Letter scams are not as common as email and phone call scams. The Internal Revenue Service (IRS) prepares an annual "Dirty Dozen" list of tax scams which is topped by identity theft, but with phone scams and internet phishing schemes high on the list. As always, clients should guard against any ploys to steal personal information, including tax-related, designed to scam them out of money or talk them into engaging in questionable behavior.

According to the IRS, if you receive a letter, notice or form via paper mail or fax from an individual claiming to represent the IRS, go to the IRS home page and search on the letter, notice, or form number. Does the letter appear legitimate or does it appear to be modified? You can also find information at “Understanding Your Notice or Letter” or by searching “Forms and Pubs” on the IRS website. If it is legitimate, you'll find instructions on how to respond or complete the form.

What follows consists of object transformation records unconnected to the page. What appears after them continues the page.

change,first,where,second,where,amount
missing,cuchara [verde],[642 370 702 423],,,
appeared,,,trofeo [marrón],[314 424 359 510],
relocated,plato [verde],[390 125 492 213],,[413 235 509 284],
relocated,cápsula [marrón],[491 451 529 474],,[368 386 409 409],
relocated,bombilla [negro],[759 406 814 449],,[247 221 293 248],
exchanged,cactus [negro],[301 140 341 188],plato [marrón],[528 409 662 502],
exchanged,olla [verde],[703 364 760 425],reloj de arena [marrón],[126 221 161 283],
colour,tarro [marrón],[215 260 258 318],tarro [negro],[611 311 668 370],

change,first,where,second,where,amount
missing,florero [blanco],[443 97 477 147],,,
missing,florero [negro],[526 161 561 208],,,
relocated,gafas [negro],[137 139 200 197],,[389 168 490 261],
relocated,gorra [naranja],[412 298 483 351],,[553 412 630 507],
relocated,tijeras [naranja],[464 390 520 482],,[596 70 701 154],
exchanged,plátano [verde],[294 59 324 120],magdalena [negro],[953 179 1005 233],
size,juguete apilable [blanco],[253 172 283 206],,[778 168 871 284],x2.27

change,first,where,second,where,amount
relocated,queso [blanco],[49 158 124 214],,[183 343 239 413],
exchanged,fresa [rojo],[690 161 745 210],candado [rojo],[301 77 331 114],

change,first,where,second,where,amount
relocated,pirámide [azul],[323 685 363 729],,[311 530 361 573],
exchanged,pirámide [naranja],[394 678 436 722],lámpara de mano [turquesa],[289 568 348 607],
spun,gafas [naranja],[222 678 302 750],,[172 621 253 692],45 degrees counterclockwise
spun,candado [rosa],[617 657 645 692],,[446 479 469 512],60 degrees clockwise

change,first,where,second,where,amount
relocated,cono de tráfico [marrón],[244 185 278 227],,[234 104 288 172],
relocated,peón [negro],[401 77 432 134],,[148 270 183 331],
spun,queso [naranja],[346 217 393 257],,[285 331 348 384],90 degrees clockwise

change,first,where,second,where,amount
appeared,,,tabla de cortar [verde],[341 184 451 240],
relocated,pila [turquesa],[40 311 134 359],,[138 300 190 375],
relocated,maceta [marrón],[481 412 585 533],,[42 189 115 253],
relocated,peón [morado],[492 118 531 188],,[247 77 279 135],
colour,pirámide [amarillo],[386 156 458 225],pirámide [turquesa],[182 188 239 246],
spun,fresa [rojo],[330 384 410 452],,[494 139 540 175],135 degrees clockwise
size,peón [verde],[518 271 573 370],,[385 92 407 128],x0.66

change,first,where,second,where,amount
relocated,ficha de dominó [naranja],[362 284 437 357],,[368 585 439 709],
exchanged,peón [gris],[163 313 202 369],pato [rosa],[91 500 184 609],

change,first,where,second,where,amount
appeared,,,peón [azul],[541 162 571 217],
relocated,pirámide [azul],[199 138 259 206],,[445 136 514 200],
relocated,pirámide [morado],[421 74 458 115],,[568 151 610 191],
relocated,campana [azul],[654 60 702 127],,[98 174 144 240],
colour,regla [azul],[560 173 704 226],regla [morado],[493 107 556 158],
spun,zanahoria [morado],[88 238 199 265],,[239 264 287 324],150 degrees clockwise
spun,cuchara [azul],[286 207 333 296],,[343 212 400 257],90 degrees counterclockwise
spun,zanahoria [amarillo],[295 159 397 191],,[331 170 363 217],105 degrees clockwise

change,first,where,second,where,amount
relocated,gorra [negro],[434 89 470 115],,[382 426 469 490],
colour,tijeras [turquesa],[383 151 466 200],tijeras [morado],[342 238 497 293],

If you don't find information on the IRS website or the instructions are different from what you were told to do in the letter, notice or form, call 1-800-829-1040 to determine if it’s legitimate.

If it doesn’t appear to be legitimate, report the incident to the IRS.

With regard to the more common email and phone call scams, the IRS reminds people that they will never:

  • Call to demand immediate payment, nor will the IRS call about taxes owed without first having mailed you a bill.
  • Demand that you pay taxes without giving you the opportunity to question or appeal the amount the IRS says you owe.
  • Require you to use a specific payment method for your taxes, such as a prepaid debit card.
  • Ask for credit or debit card numbers over the phone.
  • Threaten to bring in local police or other law-enforcement groups to have you arrested for not paying.

With a new tax season upon us, “trust but verify” should be your watchwords if you receive any unusual communication purported to be from the IRS.